SOURCE RECORDS
------------

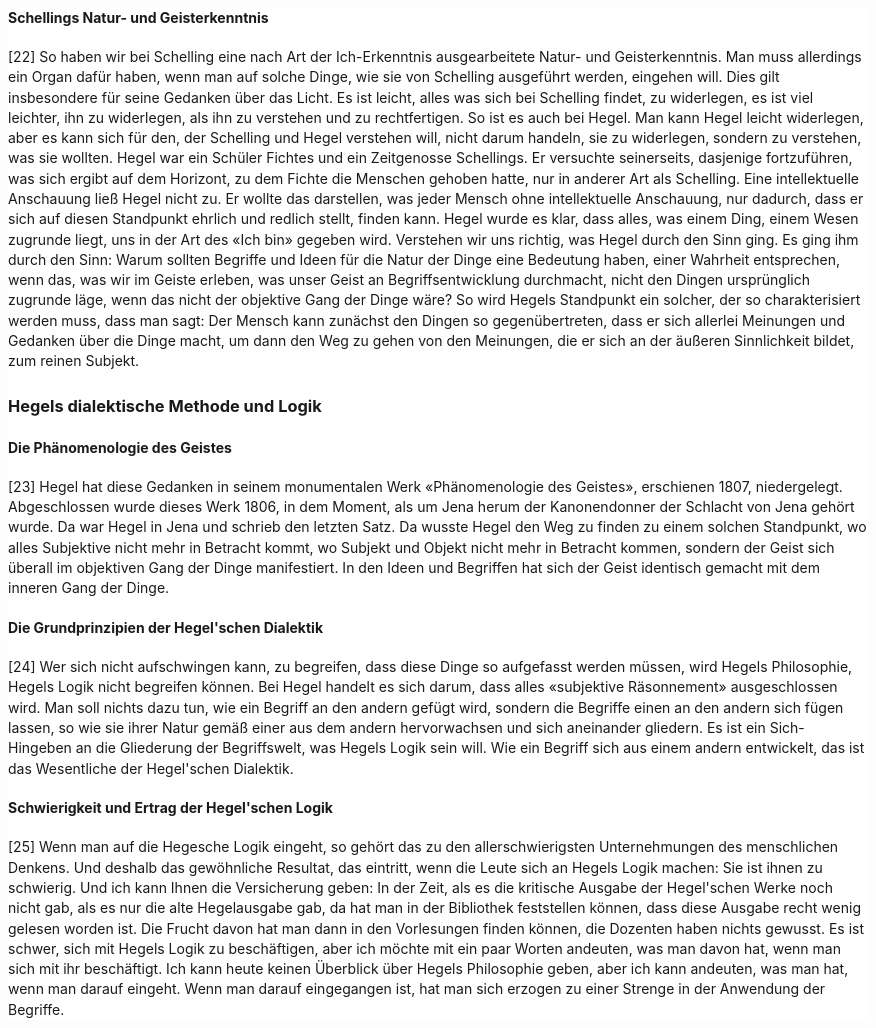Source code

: #### Schellings Natur- und Geisterkenntnis

[22] So haben wir bei Schelling eine nach Art der Ich-Erkenntnis ausgearbeitete Natur- und Geisterkenntnis. Man muss allerdings ein Organ dafür haben, wenn man auf solche Dinge, wie sie von Schelling ausgeführt werden, eingehen will. Dies gilt insbesondere für seine Gedanken über das Licht. Es ist leicht, alles was sich bei Schelling findet, zu widerlegen, es ist viel leichter, ihn zu widerlegen, als ihn zu verstehen und zu rechtfertigen. So ist es auch bei Hegel. Man kann Hegel leicht widerlegen, aber es kann sich für den, der Schelling und Hegel verstehen will, nicht darum handeln, sie zu widerlegen, sondern zu verstehen, was sie wollten. Hegel war ein Schüler Fichtes und ein Zeitgenosse Schellings. Er versuchte seinerseits, dasjenige fortzuführen, was sich ergibt auf dem Horizont, zu dem Fichte die Menschen gehoben hatte, nur in anderer Art als Schelling. Eine intellektuelle Anschauung ließ Hegel nicht zu. Er wollte das darstellen, was jeder Mensch ohne intellektuelle Anschauung, nur dadurch, dass er sich auf diesen Standpunkt ehrlich und redlich stellt, finden kann. Hegel wurde es klar, dass alles, was einem Ding, einem Wesen zugrunde liegt, uns in der Art des «Ich bin» gegeben wird. Verstehen wir uns richtig, was Hegel durch den Sinn ging. Es ging ihm durch den Sinn: Warum sollten Begriffe und Ideen für die Natur der Dinge eine Bedeutung haben, einer Wahrheit entsprechen, wenn das, was wir im Geiste erleben, was unser Geist an Begriffsentwicklung durchmacht, nicht den Dingen ursprünglich zugrunde läge, wenn das nicht der objektive Gang der Dinge wäre? So wird Hegels Standpunkt ein solcher, der so charakterisiert werden muss, dass man sagt: Der Mensch kann zunächst den Dingen so gegenübertreten, dass er sich allerlei Meinungen und Gedanken über die Dinge macht, um dann den Weg zu gehen von den Meinungen, die er sich an der äußeren Sinnlichkeit bildet, zum reinen Subjekt.

### Hegels dialektische Methode und Logik

#### Die Phänomenologie des Geistes

[23] Hegel hat diese Gedanken in seinem monumentalen Werk «Phänomenologie des Geistes», erschienen 1807, niedergelegt. Abgeschlossen wurde dieses Werk 1806, in dem Moment, als um Jena herum der Kanonendonner der Schlacht von Jena gehört wurde. Da war Hegel in Jena und schrieb den letzten Satz. Da wusste Hegel den Weg zu finden zu einem solchen Standpunkt, wo alles Subjektive nicht mehr in Betracht kommt, wo Subjekt und Objekt nicht mehr in Betracht kommen, sondern der Geist sich überall im objektiven Gang der Dinge manifestiert. In den Ideen und Begriffen hat sich der Geist identisch gemacht mit dem inneren Gang der Dinge.

#### Die Grundprinzipien der Hegel'schen Dialektik

[24] Wer sich nicht aufschwingen kann, zu begreifen, dass diese Dinge so aufgefasst werden müssen, wird Hegels Philosophie, Hegels Logik nicht begreifen können. Bei Hegel handelt es sich darum, dass alles «subjektive Räsonnement» ausgeschlossen wird. Man soll nichts dazu tun, wie ein Begriff an den andern gefügt wird, sondern die Begriffe einen an den andern sich fügen lassen, so wie sie ihrer Natur gemäß einer aus dem andern hervorwachsen und sich aneinander gliedern. Es ist ein Sich-Hingeben an die Gliederung der Begriffswelt, was Hegels Logik sein will. Wie ein Begriff sich aus einem andern entwickelt, das ist das Wesentliche der Hegel'schen Dialektik.

#### Schwierigkeit und Ertrag der Hegel'schen Logik

[25] Wenn man auf die Hegesche Logik eingeht, so gehört das zu den allerschwierigsten Unternehmungen des menschlichen Denkens. Und deshalb das gewöhnliche Resultat, das eintritt, wenn die Leute sich an Hegels Logik machen: Sie ist ihnen zu schwierig. Und ich kann Ihnen die Versicherung geben: In der Zeit, als es die kritische Ausgabe der Hegel'schen Werke noch nicht gab, als es nur die alte Hegelausgabe gab, da hat man in der Bibliothek feststellen können, dass diese Ausgabe recht wenig gelesen worden ist. Die Frucht davon hat man dann in den Vorlesungen finden können, die Dozenten haben nichts gewusst. Es ist schwer, sich mit Hegels Logik zu beschäftigen, aber ich möchte mit ein paar Worten andeuten, was man davon hat, wenn man sich mit ihr beschäftigt. Ich kann heute keinen Überblick über Hegels Philosophie geben, aber ich kann andeuten, was man hat, wenn man darauf eingeht. Wenn man darauf eingegangen ist, hat man sich erzogen zu einer Strenge in der Anwendung der Begriffe.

------------

GOAL OF THE EXERCISE
All lines with the word "gehört" need to be copied from the data above.

RESULT
[23] Hegel hat diese Gedanken in seinem monumentalen Werk «Phänomenologie des Geistes», erschienen 1807, niedergelegt. Abgeschlossen wurde dieses Werk 1806, in dem Moment, als um Jena herum der Kanonendonner der Schlacht von Jena gehört wurde. Da war Hegel in Jena und schrieb den letzten Satz. Da wusste Hegel den Weg zu finden zu einem solchen Standpunkt, wo alles Subjektive nicht mehr in Betracht kommt, wo Subjekt und Objekt nicht mehr in Betracht kommen, sondern der Geist sich überall im objektiven Gang der Dinge manifestiert. In den Ideen und Begriffen hat sich der Geist identisch gemacht mit dem inneren Gang der Dinge.
[25] Wenn man auf die Hegesche Logik eingeht, so gehört das zu den allerschwierigsten Unternehmungen des menschlichen Denkens. Und deshalb das gewöhnliche Resultat, das eintritt, wenn die Leute sich an Hegels Logik machen: Sie ist ihnen zu schwierig. Und ich kann Ihnen die Versicherung geben: In der Zeit, als es die kritische Ausgabe der Hegel'schen Werke noch nicht gab, als es nur die alte Hegelausgabe gab, da hat man in der Bibliothek feststellen können, dass diese Ausgabe recht wenig gelesen worden ist. Die Frucht davon hat man dann in den Vorlesungen finden können, die Dozenten haben nichts gewusst. Es ist schwer, sich mit Hegels Logik zu beschäftigen, aber ich möchte mit ein paar Worten andeuten, was man davon hat, wenn man sich mit ihr beschäftigt. Ich kann heute keinen Überblick über Hegels Philosophie geben, aber ich kann andeuten, was man hat, wenn man darauf eingeht. Wenn man darauf eingegangen ist, hat man sich erzogen zu einer Strenge in der Anwendung der Begriffe.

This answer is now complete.